**EXERCISE OBJECTIVE**
Print every one of the records below word for word, leaving out the pictures.

**SUPPLIED INFORMATION**
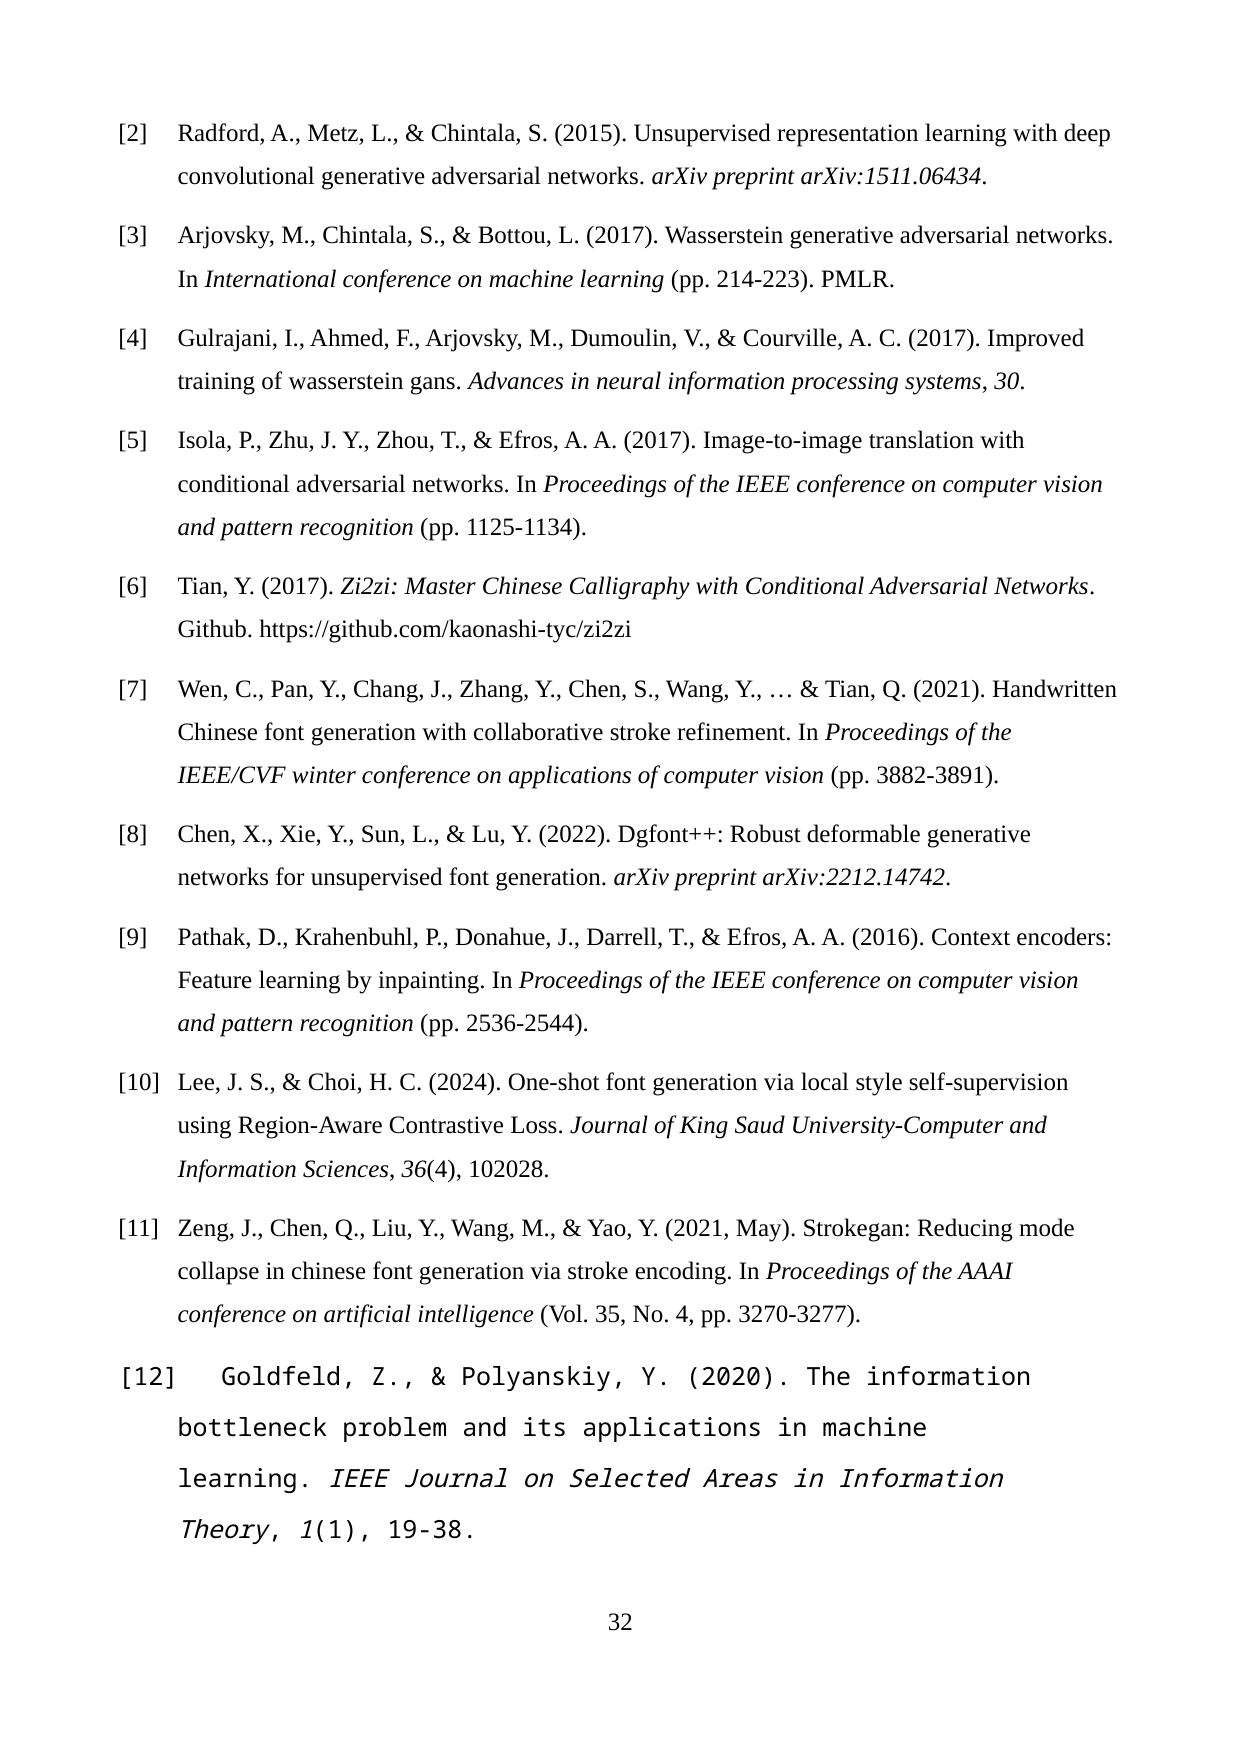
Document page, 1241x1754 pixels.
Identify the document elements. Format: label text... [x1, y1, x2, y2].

list Wen, C., Pan, Y., Chang, J., Zhang, Y., Chen, S., Wang, Y., … & Tian, Q. (2021). Handwritten Chinese font generation with collaborative stroke refinement. In Proceedings of the IEEE/CVF winter conference on applications of computer vision (pp. 3882-3891). [118, 674, 1122, 789]
list Lee, J. S., & Choi, H. C. (2024). One-shot font generation via local style self-supervision using Region-Aware Contrastive Loss. Journal of King Saud University-Computer and Information Sciences, 36(4), 102028. [118, 1067, 1122, 1182]
list Chen, X., Xie, Y., Sun, L., & Lu, Y. (2022). Dgfont++: Robust deformable generative networks for unsupervised font generation. arXiv preprint arXiv:2212.14742. [118, 819, 1122, 891]
list Tian, Y. (2017). Zi2zi: Master Chinese Calligraphy with Conditional Adversarial Networks. Github. https://github.com/kaonashi-tyc/zi2zi [118, 571, 1122, 643]
list Arjovsky, M., Chintala, S., & Bottou, L. (2017). Wasserstein generative adversarial networks. In International conference on machine learning (pp. 214-223). PMLR. [118, 221, 1122, 292]
list Zeng, J., Chen, Q., Liu, Y., Wang, M., & Yao, Y. (2021, May). Strokegan: Reducing mode collapse in chinese font generation via stroke encoding. In Proceedings of the AAAI conference on artificial intelligence (Vol. 35, No. 4, pp. 3270-3277). [118, 1213, 1122, 1328]
list Radford, A., Metz, L., & Chintala, S. (2015). Unsupervised representation learning with deep convolutional generative adversarial networks. arXiv preprint arXiv:1511.06434. [118, 118, 1122, 190]
list Gulrajani, I., Ahmed, F., Arjovsky, M., Dumoulin, V., & Courville, A. C. (2017). Improved training of wasserstein gans. Advances in neural information processing systems, 30. [118, 323, 1122, 395]
list Isola, P., Zhu, J. Y., Zhou, T., & Efros, A. A. (2017). Image-to-image translation with conditional adversarial networks. In Proceedings of the IEEE conference on computer vision and pattern recognition (pp. 1125-1134). [118, 426, 1122, 541]
list Pathak, D., Krahenbuhl, P., Donahue, J., Darrell, T., & Efros, A. A. (2016). Context encoders: Feature learning by inpainting. In Proceedings of the IEEE conference on computer vision and pattern recognition (pp. 2536-2544). [118, 922, 1122, 1037]
list Goldfeld, Z., & Polyanskiy, Y. (2020). The information bottleneck problem and its applications in machine learning. IEEE Journal on Selected Areas in Information Theory, 1(1), 19-38. [118, 1359, 1122, 1546]
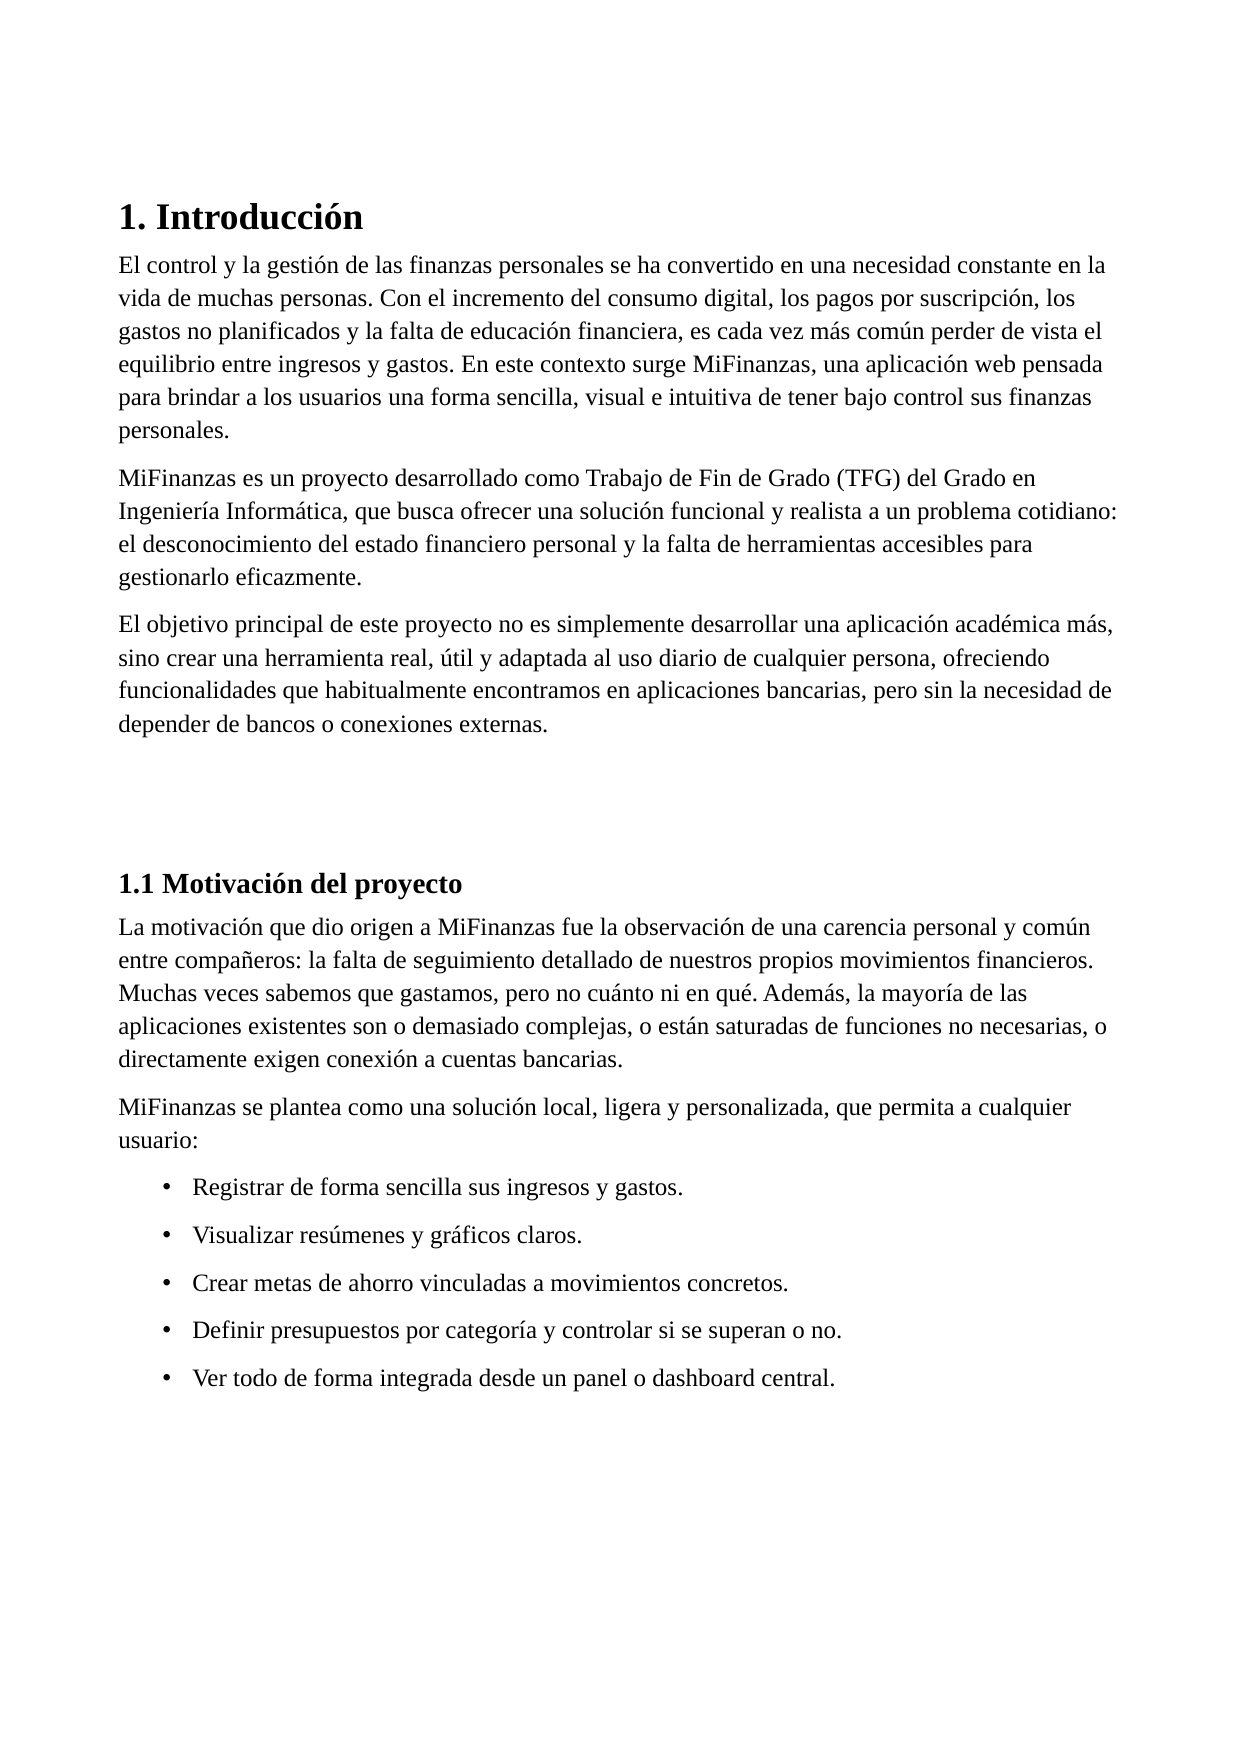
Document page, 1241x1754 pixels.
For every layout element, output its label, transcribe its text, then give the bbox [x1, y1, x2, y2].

**FINAL RESULT**
Document page, 1241x1754 pixels.
Identify the document elements. Format: label text... [x1, y1, x2, y2].

list Wen, C., Pan, Y., Chang, J., Zhang, Y., Chen, S., Wang, Y., … & Tian, Q. (2021). Handwritten Chinese font generation with collaborative stroke refinement. In Proceedings of the IEEE/CVF winter conference on applications of computer vision (pp. 3882-3891). [118, 674, 1122, 789]
list Lee, J. S., & Choi, H. C. (2024). One-shot font generation via local style self-supervision using Region-Aware Contrastive Loss. Journal of King Saud University-Computer and Information Sciences, 36(4), 102028. [118, 1067, 1122, 1182]
list Chen, X., Xie, Y., Sun, L., & Lu, Y. (2022). Dgfont++: Robust deformable generative networks for unsupervised font generation. arXiv preprint arXiv:2212.14742. [118, 819, 1122, 891]
list Tian, Y. (2017). Zi2zi: Master Chinese Calligraphy with Conditional Adversarial Networks. Github. https://github.com/kaonashi-tyc/zi2zi [118, 571, 1122, 643]
list Arjovsky, M., Chintala, S., & Bottou, L. (2017). Wasserstein generative adversarial networks. In International conference on machine learning (pp. 214-223). PMLR. [118, 221, 1122, 292]
list Zeng, J., Chen, Q., Liu, Y., Wang, M., & Yao, Y. (2021, May). Strokegan: Reducing mode collapse in chinese font generation via stroke encoding. In Proceedings of the AAAI conference on artificial intelligence (Vol. 35, No. 4, pp. 3270-3277). [118, 1213, 1122, 1328]
list Radford, A., Metz, L., & Chintala, S. (2015). Unsupervised representation learning with deep convolutional generative adversarial networks. arXiv preprint arXiv:1511.06434. [118, 118, 1122, 190]
list Gulrajani, I., Ahmed, F., Arjovsky, M., Dumoulin, V., & Courville, A. C. (2017). Improved training of wasserstein gans. Advances in neural information processing systems, 30. [118, 323, 1122, 395]
list Isola, P., Zhu, J. Y., Zhou, T., & Efros, A. A. (2017). Image-to-image translation with conditional adversarial networks. In Proceedings of the IEEE conference on computer vision and pattern recognition (pp. 1125-1134). [118, 426, 1122, 541]
list Pathak, D., Krahenbuhl, P., Donahue, J., Darrell, T., & Efros, A. A. (2016). Context encoders: Feature learning by inpainting. In Proceedings of the IEEE conference on computer vision and pattern recognition (pp. 2536-2544). [118, 922, 1122, 1037]
list Goldfeld, Z., & Polyanskiy, Y. (2020). The information bottleneck problem and its applications in machine learning. IEEE Journal on Selected Areas in Information Theory, 1(1), 19-38. [118, 1359, 1122, 1546]
Document page, 1241x1754 pixels.
For every layout element, output its label, transcribe its text, then give the bbox [x1, y1, x2, y2].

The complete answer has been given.